- DATA:
+ + + + +
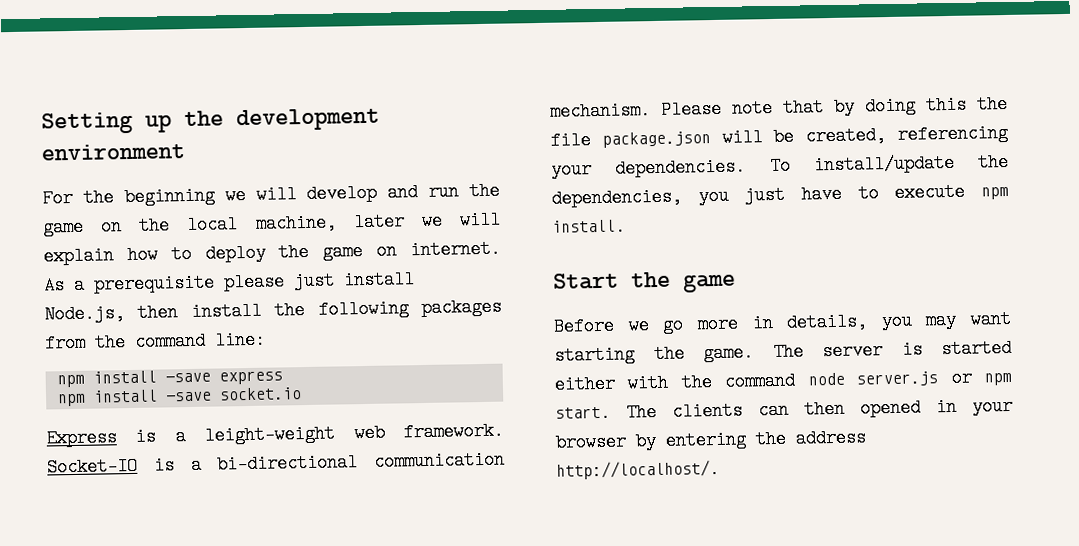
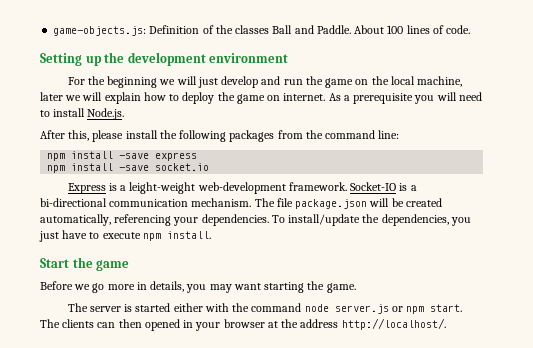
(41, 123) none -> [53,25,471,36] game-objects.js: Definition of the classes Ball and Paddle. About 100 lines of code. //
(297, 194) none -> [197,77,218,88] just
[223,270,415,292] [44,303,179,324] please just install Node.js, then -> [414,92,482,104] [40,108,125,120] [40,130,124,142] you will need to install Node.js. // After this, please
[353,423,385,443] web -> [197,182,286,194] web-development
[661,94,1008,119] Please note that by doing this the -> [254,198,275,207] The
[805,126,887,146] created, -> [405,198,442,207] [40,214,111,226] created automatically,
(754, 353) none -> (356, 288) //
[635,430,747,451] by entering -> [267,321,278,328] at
+ + + + +
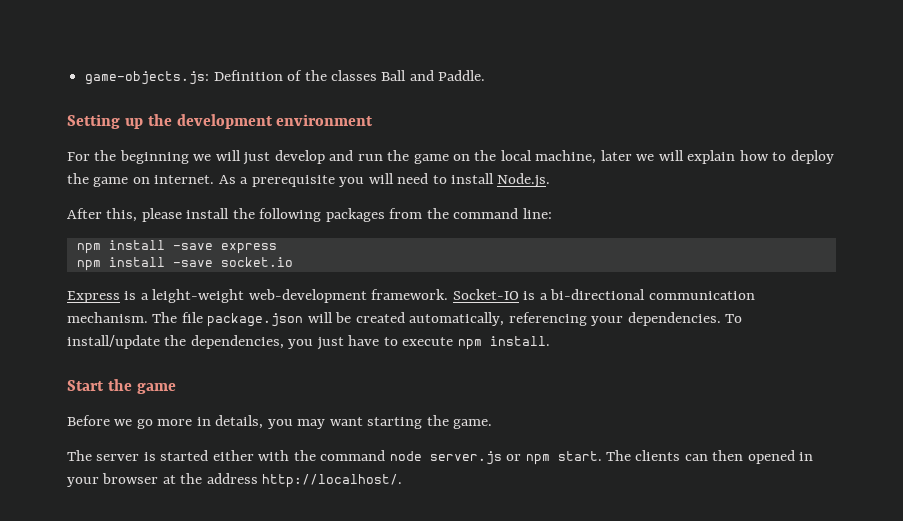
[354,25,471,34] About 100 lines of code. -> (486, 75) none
+ + + + +
- DIRECTIONS: The answer is every line in the data where the word "lines" appears.

- RESULT OF THE EXERCISE:
(41, 123) none -> [53,25,471,36] game-objects.js: Definition of the classes Ball and Paddle. About 100 lines of code. //
[354,25,471,34] About 100 lines of code. -> (486, 75) none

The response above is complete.